Katherine: And how do you do that? How do you take a generic fan and turn them into something more, into a worshipper?
Here Mark smiles, fronds of red mustache hair hanging down over his yellow teeth.
Mark: It's all about the mix.
Katherine: The mix?
Mark: Precisely.
****
An excerpt from Mark Souers' essay "The Right Stuff" about the right "mix" of personalities required to elevate a boy band to phenomenon status.
Some pundits, some scientists, think that Whoa-Town was just some sort of freak accident. They think that Travis, Alec, Naoko, Ashton, and Sterling just happened to be put together. It was fate, right? But we know this as a falsehood. We know with 100% certainty that Rick Reaves, the founder of Revelation Records, the founder of Whoa-Town, had a precise formula that he was following.
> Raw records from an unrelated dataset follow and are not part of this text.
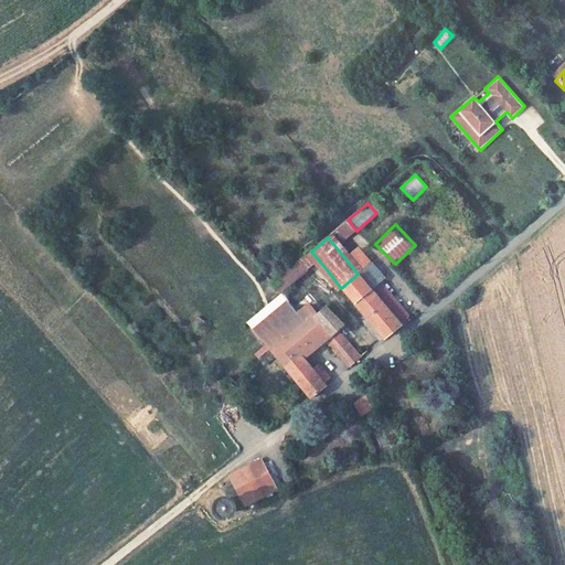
[(283,295),(320,262),(311,252),(274,285),(283,295)]
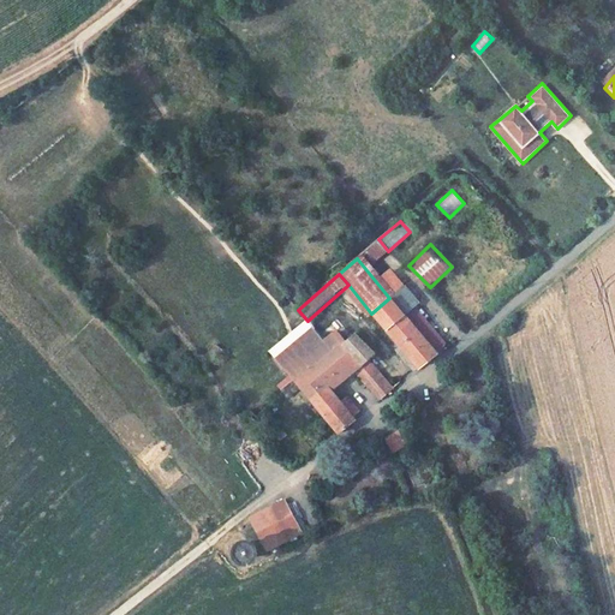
[(419,369),(447,346),(412,308),(419,303),(416,298),(405,286),(389,298),(371,314),(401,347),(419,369)]
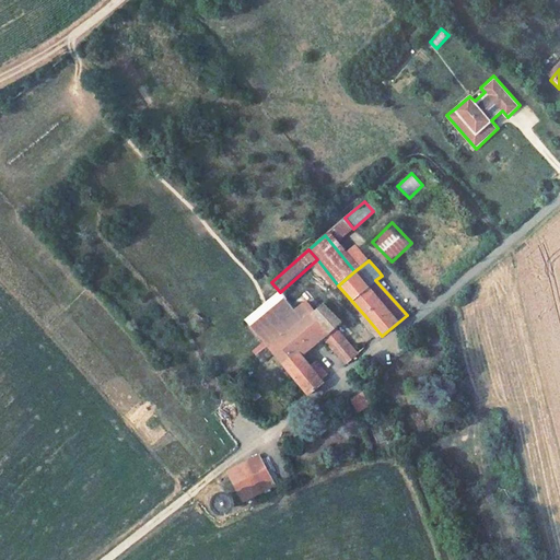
[(292,303),(304,294),(298,284),(286,293),(292,303)]
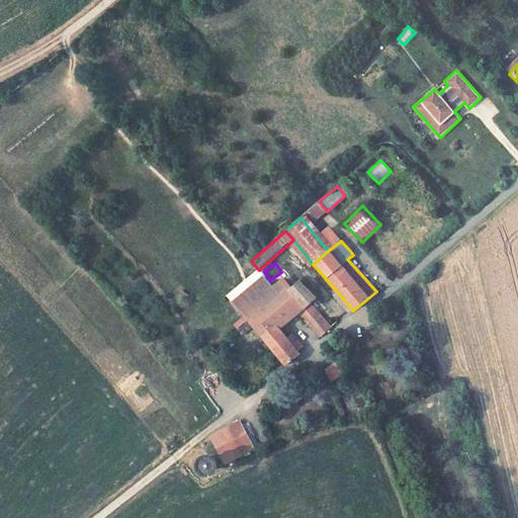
[(280,296),(288,289),(281,280),(273,288),(275,290),(280,296)]
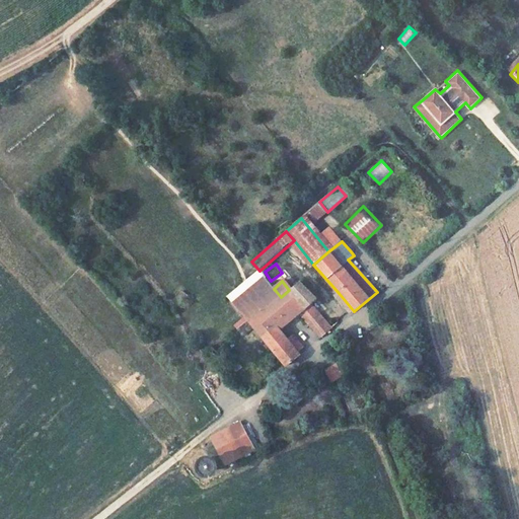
[(304,307),(308,311),(301,316),(307,323),(308,322),(314,318),(318,323),(313,327),(321,338),(326,334),(331,329),(310,303),(315,298),(298,282),(289,290),(304,307)]
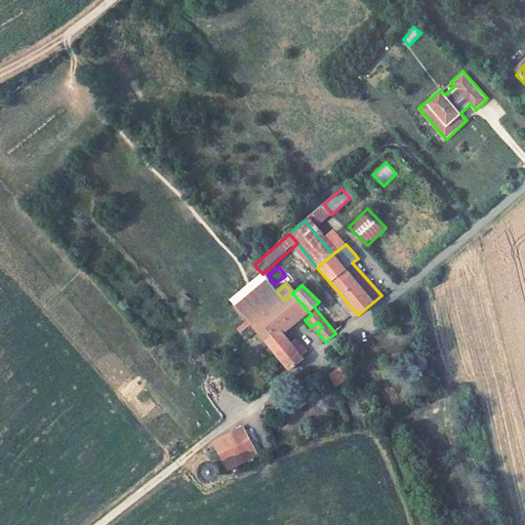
[(299,319),(308,311),(292,293),(284,300),(299,319)]
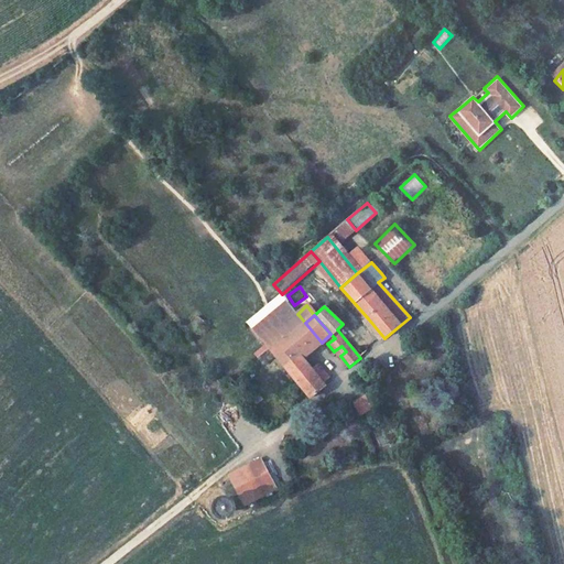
[(284,340),(305,323),(300,316),(278,333),(284,340)]
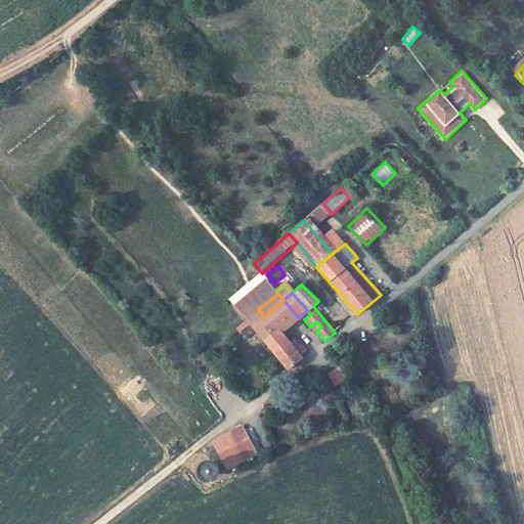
[(352,318),(357,314),(342,296),(337,300),(352,318)]
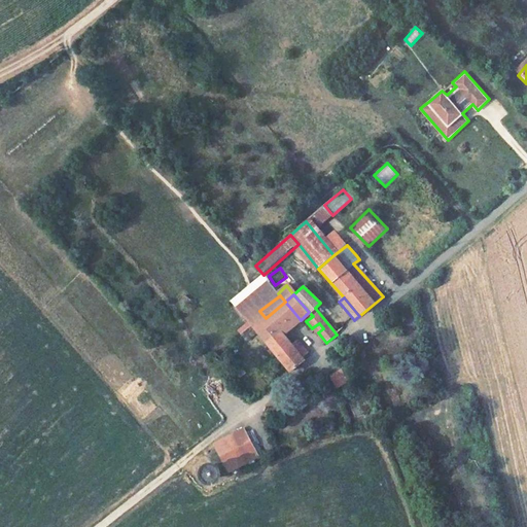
[(290,372),(305,360),(302,356),(307,352),(297,340),(292,346),(282,335),(301,320),(285,302),(266,318),(254,328),(290,372)]
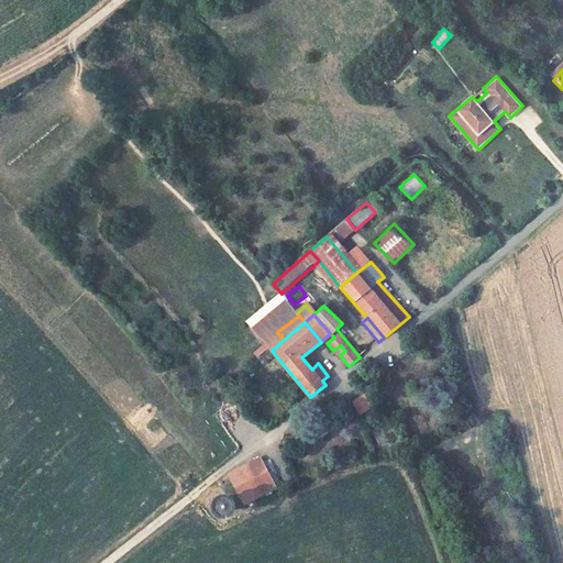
[(253,351),(263,364),(273,355),(264,343),(253,351)]
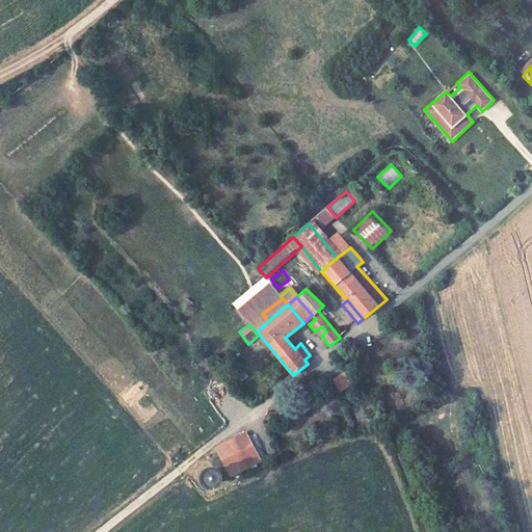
[(321,336),(326,331),(322,326),(316,330),(321,336)]
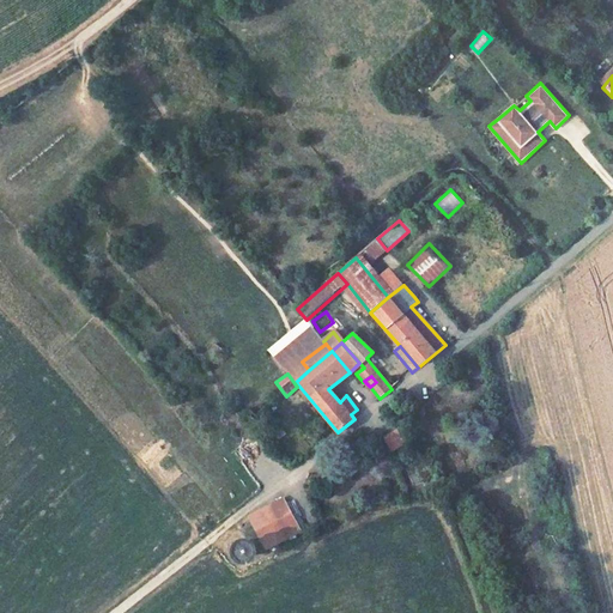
[(382,437),(393,451),(411,438),(399,424),(382,437)]
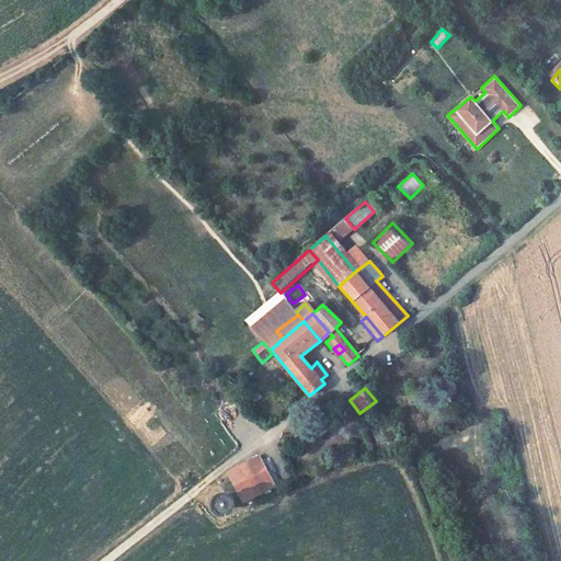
[(267,478),(258,458),(241,467),(252,487),(267,478)]
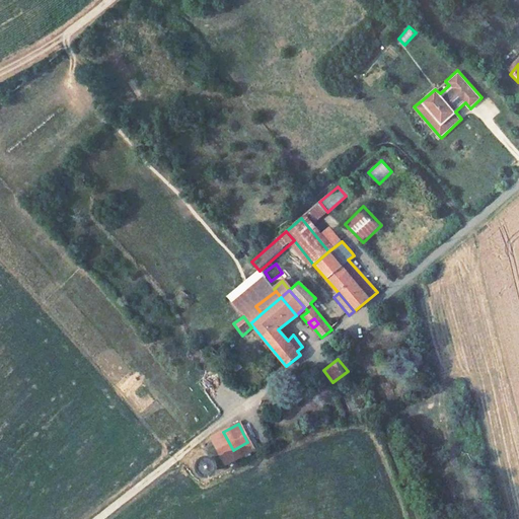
[(219,460),(207,453),(201,464),(213,471),(219,460)]
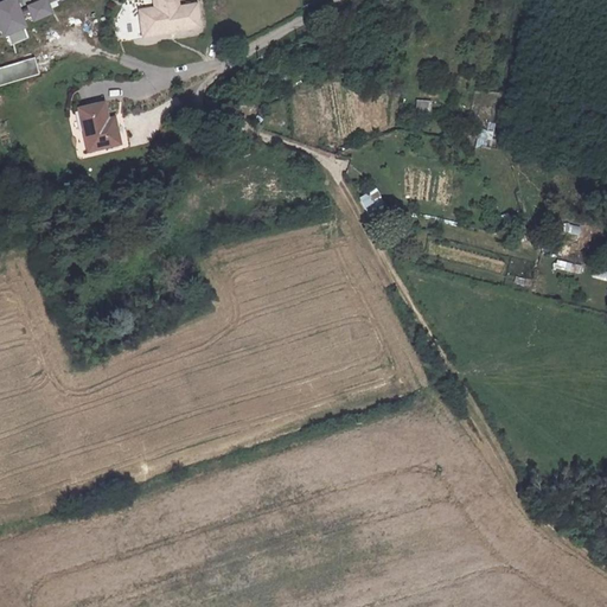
[(36,21),(52,14),(48,4),(57,0),(8,0),(0,4),(0,26),(4,34),(6,33),(12,48),(32,39),(25,21),(29,19),(36,21)]
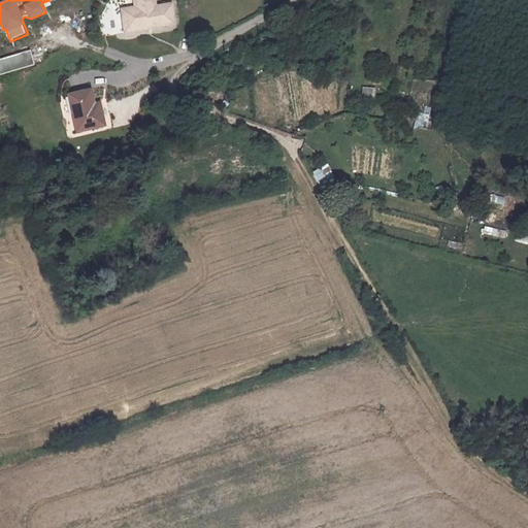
[(133,0),(135,11),(123,13),(125,31),(145,28),(144,25),(158,23),(159,25),(174,23),(171,2),(155,5),(154,0),(133,0)]
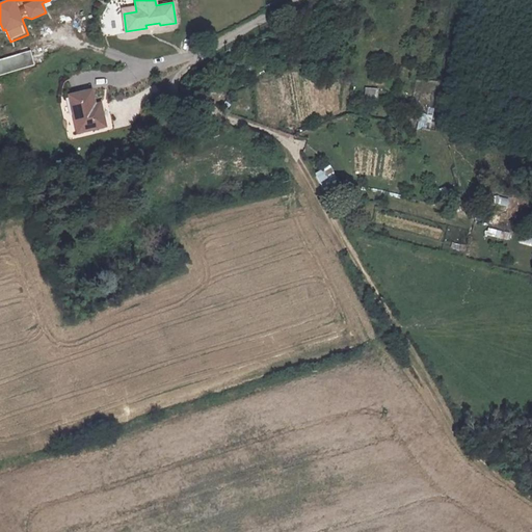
[(0,76),(35,65),(31,51),(0,60),(0,76)]
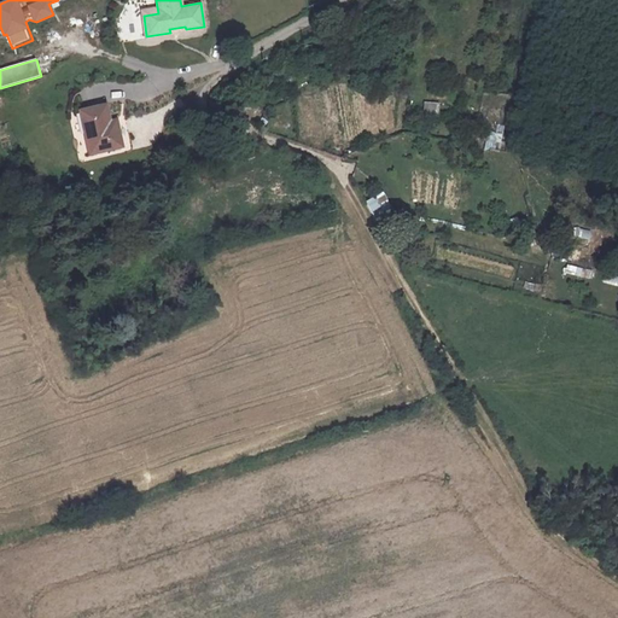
[(423,100),(420,114),(435,116),(437,104),(423,100)]
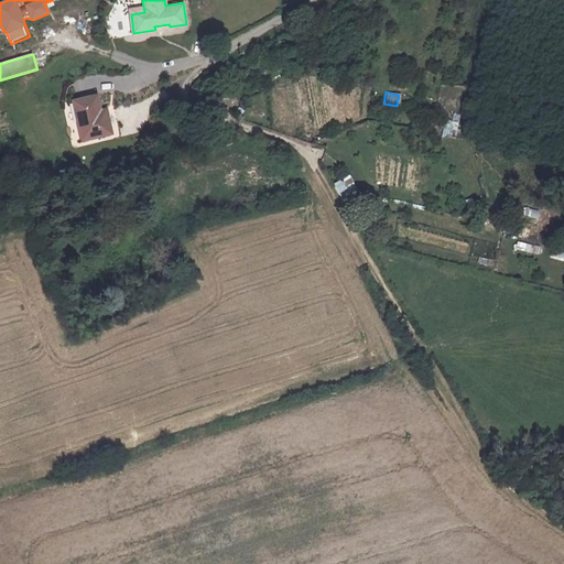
[(97,96),(72,101),(82,141),(111,133),(107,115),(99,116),(98,112),(100,111),(97,96)]
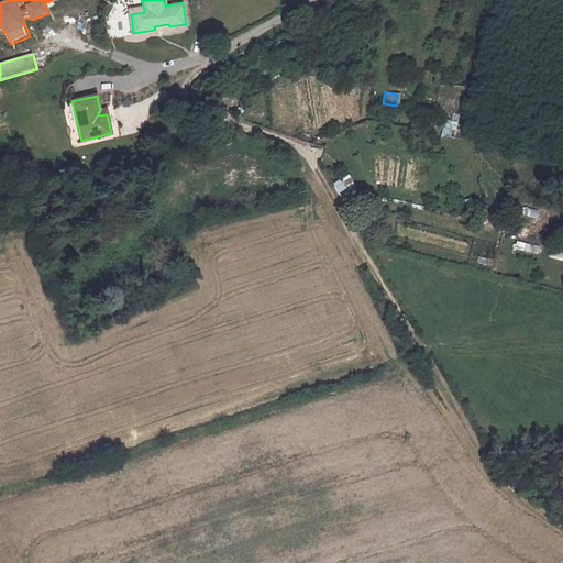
[(350,177),(337,185),(343,197),(356,189),(350,177)]
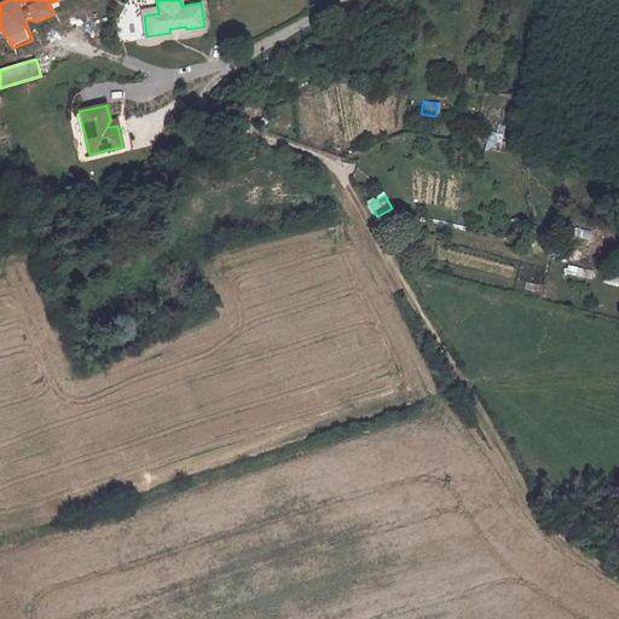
[(601,283),(618,285),(618,278),(602,275),(601,283)]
Rick Reaves didn't put on the Future Stars of America as some sort of goof. He had a plan. He knew exactly what he was doing and what he wanted. And what he wanted was this... the perfect mix, the perfect flavor to enact his horrid little plan.
The earliest iterations of the boy band phenomenon clung to the following formula: four to five young men, maybe one of which could be considered a boy. Anything less than four and you have a recipe for something like LFO or BBMak. Sure, they had some success, but they didn't come close to world domination. Four to five was the sweet spot as evidenced by NSYNC or The Backstreet Boys, the proto forerunners of Whoa-Town. Having four or five members allows enough variation in band members to reach as many people as possible.